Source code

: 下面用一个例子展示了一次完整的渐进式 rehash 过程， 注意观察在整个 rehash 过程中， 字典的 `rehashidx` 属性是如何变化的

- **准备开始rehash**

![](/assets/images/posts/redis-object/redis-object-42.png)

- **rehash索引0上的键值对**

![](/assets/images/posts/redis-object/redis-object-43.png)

════════════════

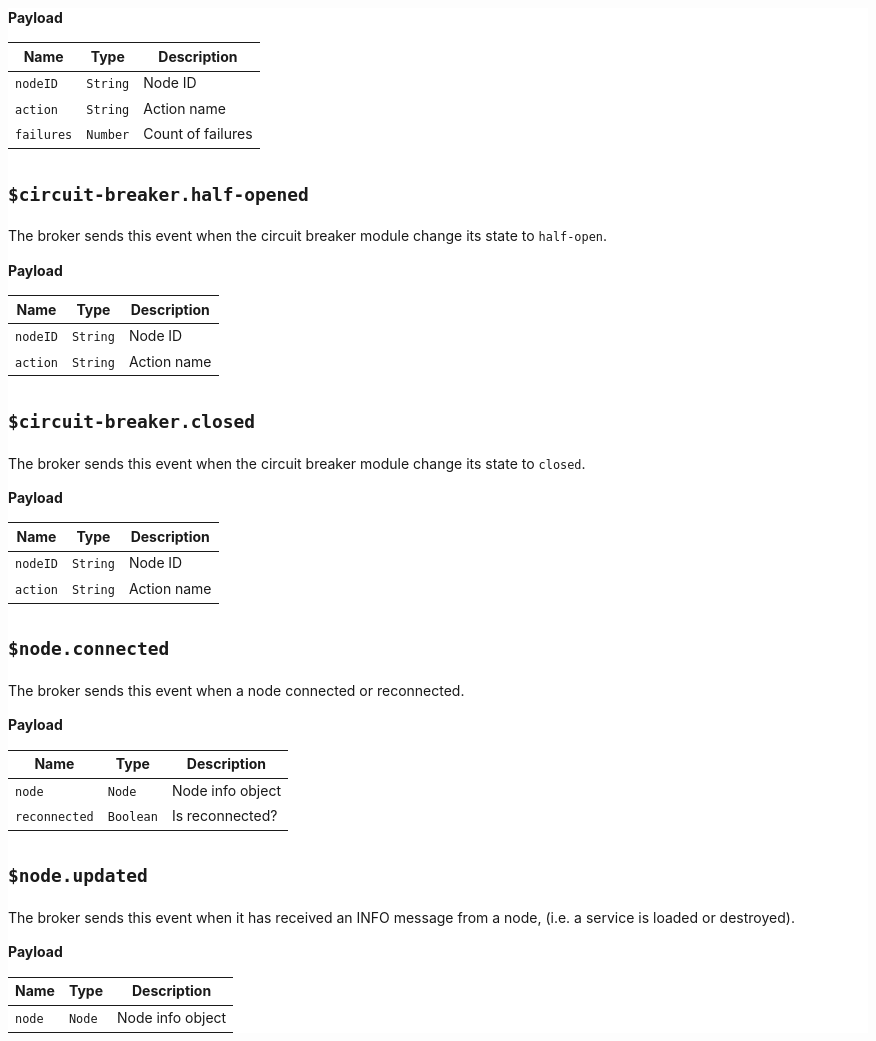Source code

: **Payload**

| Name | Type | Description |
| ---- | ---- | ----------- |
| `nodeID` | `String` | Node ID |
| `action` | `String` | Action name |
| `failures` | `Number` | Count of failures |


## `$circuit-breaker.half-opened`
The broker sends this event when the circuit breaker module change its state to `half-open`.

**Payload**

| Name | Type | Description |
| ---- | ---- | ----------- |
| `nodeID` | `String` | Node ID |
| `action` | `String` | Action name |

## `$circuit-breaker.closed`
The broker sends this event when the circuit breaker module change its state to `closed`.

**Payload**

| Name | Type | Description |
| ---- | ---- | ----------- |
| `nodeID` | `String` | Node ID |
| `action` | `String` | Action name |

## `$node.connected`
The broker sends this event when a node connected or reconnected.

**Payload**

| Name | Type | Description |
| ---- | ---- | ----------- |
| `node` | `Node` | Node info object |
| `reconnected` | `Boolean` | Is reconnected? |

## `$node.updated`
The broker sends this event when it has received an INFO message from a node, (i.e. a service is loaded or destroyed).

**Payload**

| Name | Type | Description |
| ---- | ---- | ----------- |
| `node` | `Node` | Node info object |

════════════════

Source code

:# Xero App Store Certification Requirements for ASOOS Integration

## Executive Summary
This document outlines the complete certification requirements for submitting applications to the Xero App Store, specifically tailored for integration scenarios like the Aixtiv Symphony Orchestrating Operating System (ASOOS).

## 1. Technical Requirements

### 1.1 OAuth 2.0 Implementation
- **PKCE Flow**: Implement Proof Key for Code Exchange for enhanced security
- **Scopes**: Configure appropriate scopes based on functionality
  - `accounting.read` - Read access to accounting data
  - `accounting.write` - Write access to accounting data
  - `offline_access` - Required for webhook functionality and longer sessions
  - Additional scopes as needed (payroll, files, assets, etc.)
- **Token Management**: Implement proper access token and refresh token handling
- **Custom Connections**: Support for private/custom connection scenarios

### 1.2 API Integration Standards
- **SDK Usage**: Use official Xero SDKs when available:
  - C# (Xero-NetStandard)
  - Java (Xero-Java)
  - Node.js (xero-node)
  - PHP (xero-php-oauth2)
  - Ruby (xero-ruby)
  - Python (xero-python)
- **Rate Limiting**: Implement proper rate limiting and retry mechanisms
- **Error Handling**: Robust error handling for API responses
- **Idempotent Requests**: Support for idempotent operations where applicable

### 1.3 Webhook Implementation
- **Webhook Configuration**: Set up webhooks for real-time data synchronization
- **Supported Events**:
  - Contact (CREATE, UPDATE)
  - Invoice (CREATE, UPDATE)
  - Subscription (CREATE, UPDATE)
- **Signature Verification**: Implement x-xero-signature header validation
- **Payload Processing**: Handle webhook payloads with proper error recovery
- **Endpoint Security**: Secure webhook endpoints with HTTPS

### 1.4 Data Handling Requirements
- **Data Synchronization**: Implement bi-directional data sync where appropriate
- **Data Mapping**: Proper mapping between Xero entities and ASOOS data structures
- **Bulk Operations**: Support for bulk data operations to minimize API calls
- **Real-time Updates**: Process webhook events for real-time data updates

════════════════

_Instructions to follow_
Using only the entries above, output the line with "for ASOOS Integration", the line with "- Additional scopes", and all lines between them, exactly as they stand.

_Final answer_
:# Xero App Store Certification Requirements for ASOOS Integration

## Executive Summary
This document outlines the complete certification requirements for submitting applications to the Xero App Store, specifically tailored for integration scenarios like the Aixtiv Symphony Orchestrating Operating System (ASOOS).

## 1. Technical Requirements

### 1.1 OAuth 2.0 Implementation
- **PKCE Flow**: Implement Proof Key for Code Exchange for enhanced security
- **Scopes**: Configure appropriate scopes based on functionality
  - `accounting.read` - Read access to accounting data
  - `accounting.write` - Write access to accounting data
  - `offline_access` - Required for webhook functionality and longer sessions
  - Additional scopes as needed (payroll, files, assets, etc.)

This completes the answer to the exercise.